Thomas McElroy, board of appeals chairman, argues otherwise.
He said there was no concrete evidence that the campground expansion has led to the deterioration of water quality in the pond. There were no studies done by the Department of Environmental Services, McElroy said.
“I find it hard to believe it’s due to the campground,” he said. “They’ve updated all their septic systems. Everything has been done to protect any sort of water supply. Mr. Pica has gone out of his way to meet all of the state’s requirements.”
That includes waiting five years before he asked the town for this current expansion.
In 2000, the campground got permission to more than double the number of sites, bringing the total from 38 to 79. That expansion came with the condition that Whispering Pines wouldn’t expand again for at least five years. The current expansion request was made in 2005.
McElroy said he’s trying to look at the case objectively and Pica has always met the town’s zoning regulations.
“There’s five criteria (for expansion in a residential area) and everything passed,” he said. “They have every right to expand because it’s on their same piece of property they already own.”
Because the appeal is scheduled to be heard in court this summer, the expansion has been delayed by at least a year.

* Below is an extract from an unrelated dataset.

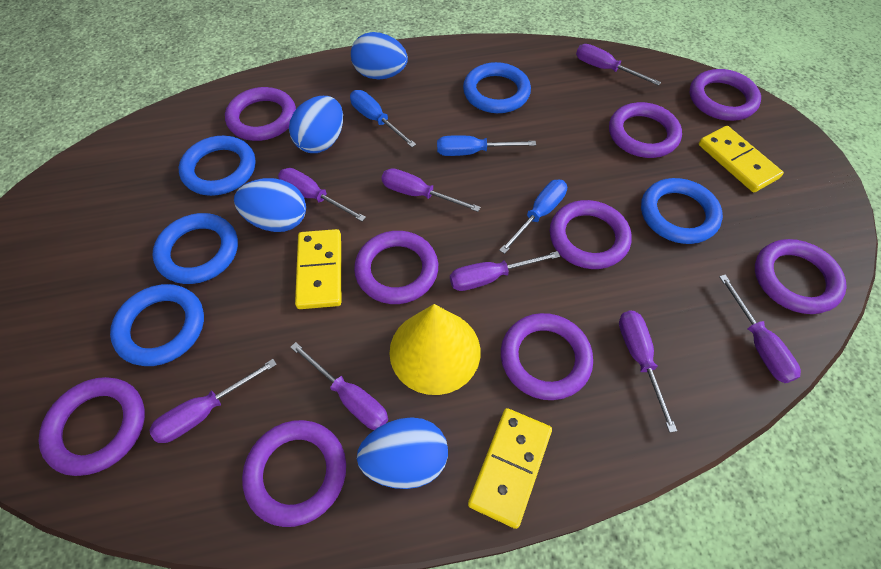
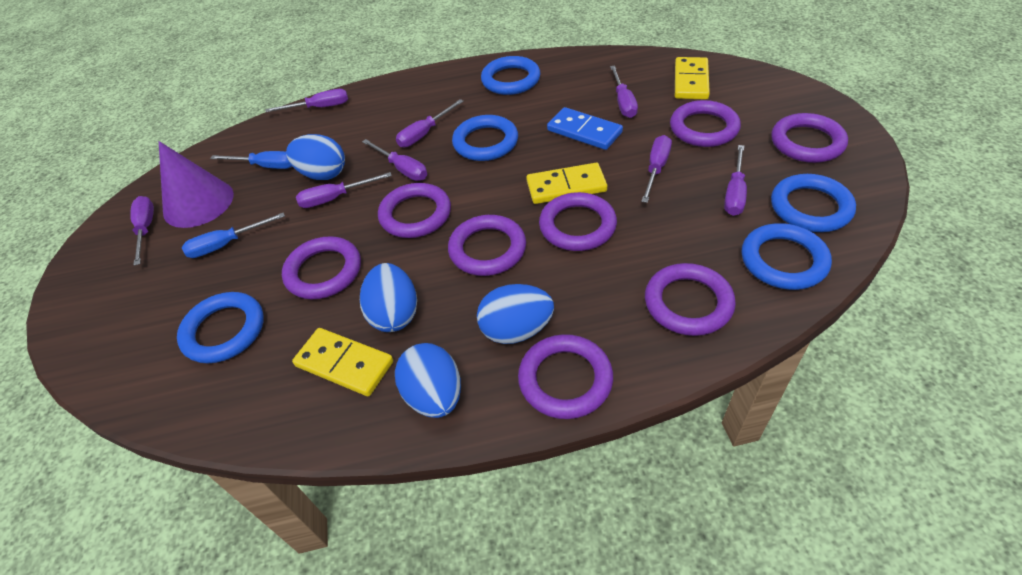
blue domino: none = 0 -> [547,107,623,150] = 1
blue screwdriver: [350,90,416,147] [437,135,536,156] [499,180,567,254] = 3 -> [182,213,285,258] [210,151,293,169] = 2
purple cone: none = 0 -> [159,141,234,228] = 1
purple ring: [39,377,145,476] [225,87,296,141] [242,420,346,527] [354,231,438,304] [501,313,593,400] [550,200,632,269] [609,102,682,158] [690,69,761,121] [755,239,847,314] = 9 -> [282,236,361,299] [378,183,451,238] [448,215,526,276] [518,334,613,419] [539,192,617,251] [645,263,736,336] [670,100,741,147] [771,113,848,163] = 8
yellow cone: [389,304,480,395] = 1 -> none = 0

Peterson said residents are confident they will block the expansion.
“We are expecting the court will see our way,” he said. “We feel pretty strongly about it.”
While McElroy said his board made the best judgment call, he isn’t surprised the argument is headed to court.
“I wish everything was much simpler. But, unfortunately, in this day and age, this is how things tend to end up,” McElroy said. “Everybody sues everybody.”